Hammoud requested additional time to examine the evidence, which could delay the criminal case against Lyon that began in June 2017. Whether the material was “concealed or simply overlooked,” a thorough examination “will serve the interest of justice,” Hammoud and Wayne County Prosecutor Kym Worthy said last week in a filing.

But the material in question had already been reviewed in accordance with procedures that Flood had agreed to, and “responsive” documents related to the Flint investigation had already been produced, Grossi said in a rare intervention notice by the Department of Attorney General. 

Michigan Assistant Attorney General Christina Grossi, left, is defending the Department of Attorney General's handling of recently rediscovered Flint water documents in a state building.

The stored material did not consist of millions of documents, she said. Rather, it was mostly material cleared from the offices of environmental regulators Michael Prysby and Stephen Busch — who pleaded no contest to misdemeanors in 2018 as part of plea deals — after they had been put on leave. Accompanying hard drives likely contain back-up images of computers that had already been searched, Grossi said.

The materials from Busch and Prysby mainly included training manuals, personnel files, DEQ policies and binders containing” metering and agenda notes not relevant to the Flint case, Grossi said.

In her filing last week, Hammoud claimed the evidence included a “list of names ominously titled ‘Phones/Wiped,’ along with data from at least one cell phone that (her team was) told did not exist.”

The Office of Special Counsel never provided the department with the names on that list, so it is unclear whether data from the phones in question had already been duplicated and preserved, Grossi said.

All told, Grossi outlined an extensive document discovery process and said the Department of Attorney General had produced 305,692 documents in the case consisting of more than 1,509,364 pages. Several state agencies hired private attorneys to help them respond to subpoenas and requests for information, she said.

Any “allegations of misconduct against assistant attorney generals” who were involved in the document production “are unsupported,” Grossi wrote.

The Office of Special Counsel declined direct comment on Grossi's filing, but Hammoud and Worthy issued a joint statement saying they "will address all matters relevant to our motion in court."

Private attorney Chip Chamberlain, who is defending Lyon in the criminal case, said Grossi’s filing is “entirely consistent” with his understanding of the discovery process and called Hammoud’s claims to the contrary “deeply troubling.”

In this Aug. 20, 2018, file photo, Nick Lyon, director of the Michigan Department of Health and Human Services, listens to the judge during his preliminary examination at Genesee District Court in Flint, Mich. Lawyers for Lyon are vigorously opposing an effort to put his Flint water criminal case on hold for six months, saying it's a sign of the prosecution team's "dysfunction."

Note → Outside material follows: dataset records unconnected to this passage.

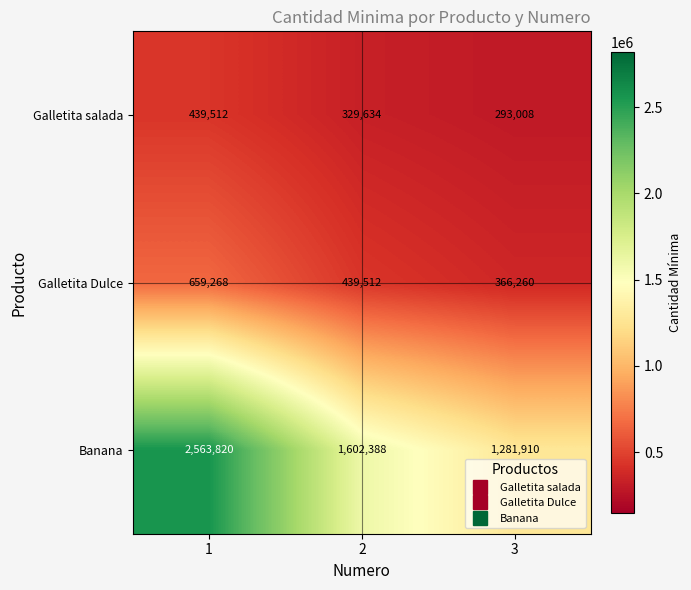

Which series has the largest total across all categories?

Banana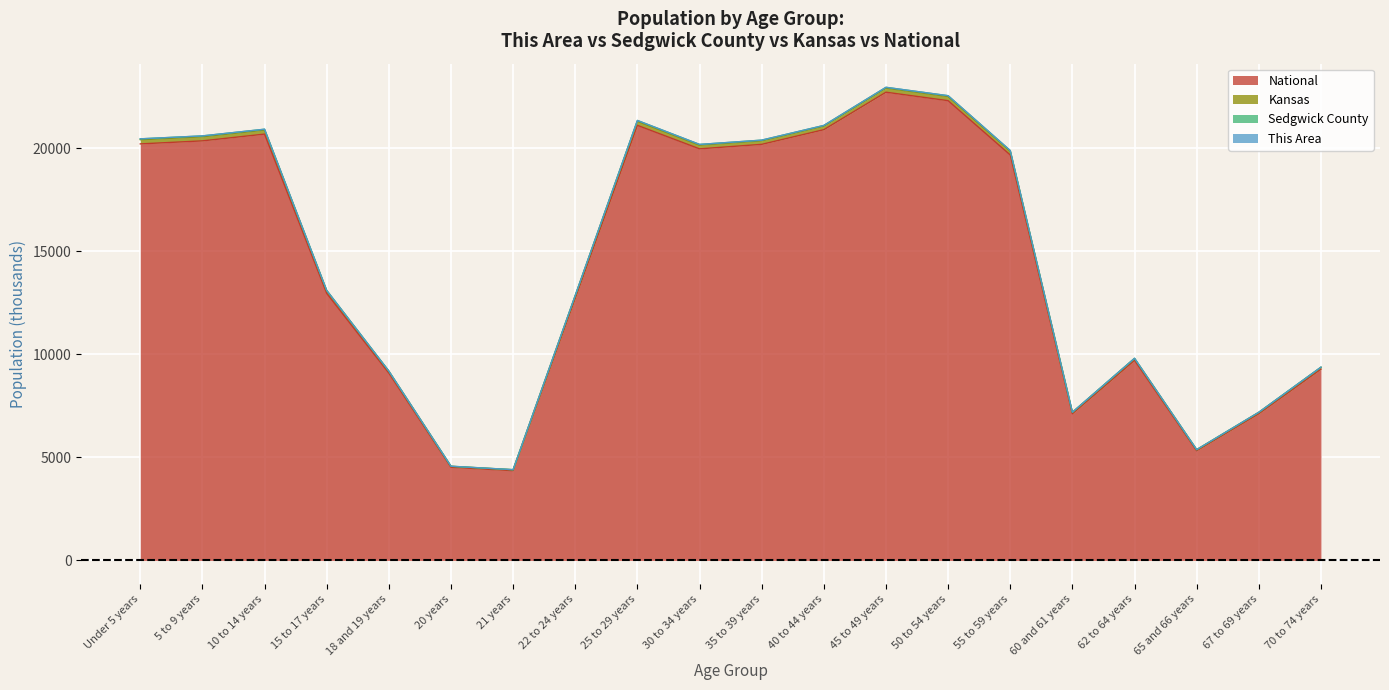

Where is the first local maximum for Sedgwick County?

10 to 14 years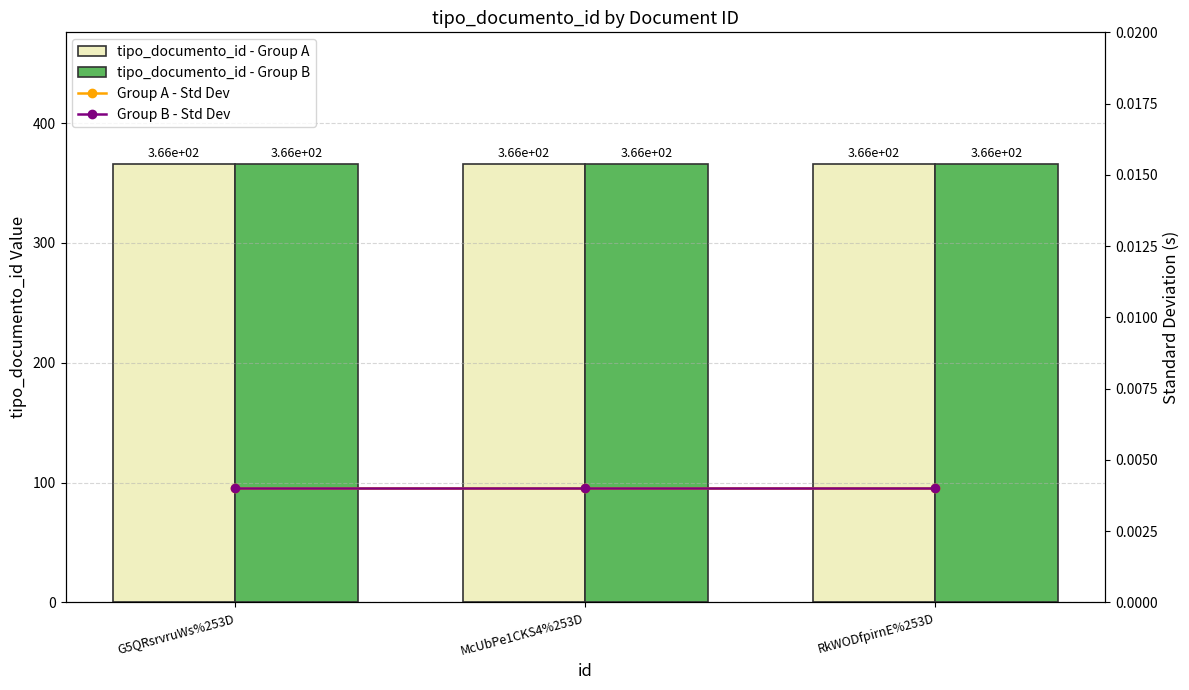

List the series in order of their peak value, lowest first.

Group A - Std Dev, Group B - Std Dev, tipo_documento_id - Group A, tipo_documento_id - Group B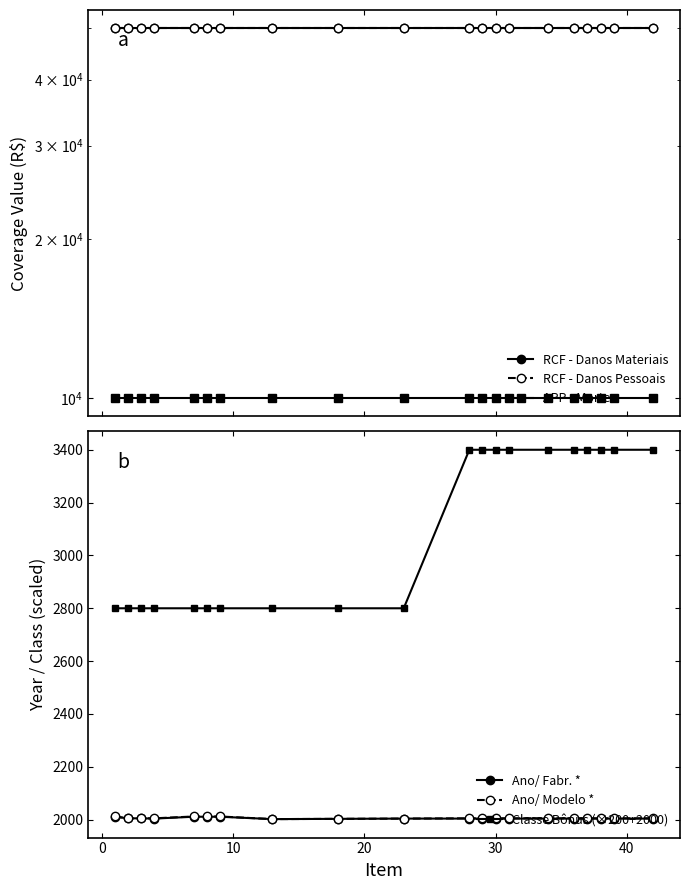

True or false: Ano/ Modelo * and Classe Bônus (×200+2000) cross at least once.

False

“They appear designed to smear Mr. Lyon together with any number of hard-working public servants who tried to keep politics out of the whole process,” Chamberlain said.

Former Attorney General Bill Schuette, who appointed Flood to lead the investigation into the Flint water crisis, first announced charges against Lyon on June 14, 2017.

Lyon is set to go to trial in Genesee County Circuit Court on two counts of involuntary manslaughter and one count of misconduct in office connected to the Flint region's 2014-15 Legionnaires' disease outbreak that killed 12 people and sickened another 79 people. 

In a Monday filing for Lyon, Chamberlain urged Judge Farah to reject Hammoud’s request to delay the case because of the material that had been stored in the basement of a state government building.

“The stay request is worse than meritless,” he wrote. “The motion invites the court to rescue the prosecution from its own team’s dysfunction, all at the expense of Mr. Lyon, who has been vigorously proclaiming his innocence by diligently seeking relief from the courts.”